:: Exercise data ::
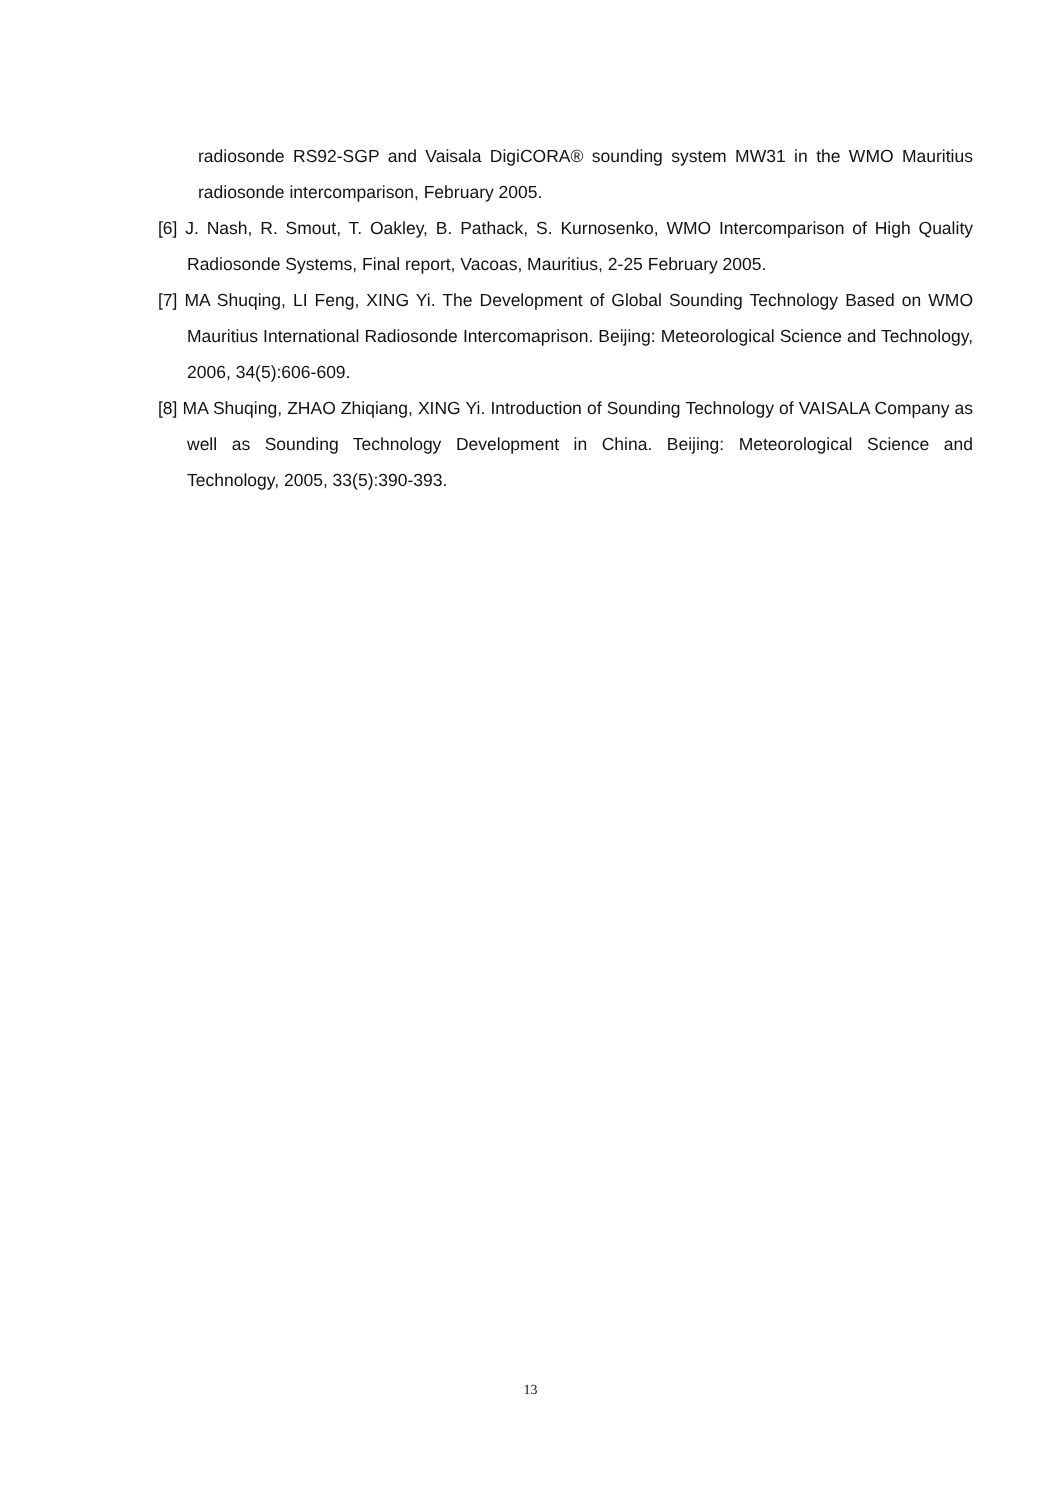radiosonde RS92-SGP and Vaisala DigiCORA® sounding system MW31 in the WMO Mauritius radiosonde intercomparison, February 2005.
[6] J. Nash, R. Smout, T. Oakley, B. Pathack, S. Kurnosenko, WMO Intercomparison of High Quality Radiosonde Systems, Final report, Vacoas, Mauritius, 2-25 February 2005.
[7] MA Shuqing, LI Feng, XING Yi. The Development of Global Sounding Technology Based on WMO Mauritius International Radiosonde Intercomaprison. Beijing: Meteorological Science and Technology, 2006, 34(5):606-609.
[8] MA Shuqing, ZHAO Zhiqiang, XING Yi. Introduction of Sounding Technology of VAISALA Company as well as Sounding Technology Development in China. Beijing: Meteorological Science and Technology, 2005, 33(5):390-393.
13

:: Work request ::
Write out exactly the lines that fall from the line with "[6] J. Nash, R." to the line with "[7] MA Shuqing, LI" in the records above, keeping both ends.

:: Your solution ::
[6] J. Nash, R. Smout, T. Oakley, B. Pathack, S. Kurnosenko, WMO Intercomparison of High Quality Radiosonde Systems, Final report, Vacoas, Mauritius, 2-25 February 2005.
[7] MA Shuqing, LI Feng, XING Yi. The Development of Global Sounding Technology Based on WMO Mauritius International Radiosonde Intercomaprison. Beijing: Meteorological Science and Technology, 2006, 34(5):606-609.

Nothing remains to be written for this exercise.